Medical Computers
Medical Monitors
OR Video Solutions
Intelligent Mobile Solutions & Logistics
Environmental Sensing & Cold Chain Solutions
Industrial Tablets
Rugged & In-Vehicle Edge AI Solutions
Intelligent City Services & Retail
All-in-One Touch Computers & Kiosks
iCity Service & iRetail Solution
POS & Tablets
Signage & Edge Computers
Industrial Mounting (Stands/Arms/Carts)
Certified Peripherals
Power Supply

____________

Write out every line of the material above again, word for word and in the same order.

__WRITTEN RESPONSE__
Medical Computers
Medical Monitors
OR Video Solutions
Intelligent Mobile Solutions & Logistics
Environmental Sensing & Cold Chain Solutions
Industrial Tablets
Rugged & In-Vehicle Edge AI Solutions
Intelligent City Services & Retail
All-in-One Touch Computers & Kiosks
iCity Service & iRetail Solution
POS & Tablets
Signage & Edge Computers
Industrial Mounting (Stands/Arms/Carts)
Certified Peripherals
Power Supply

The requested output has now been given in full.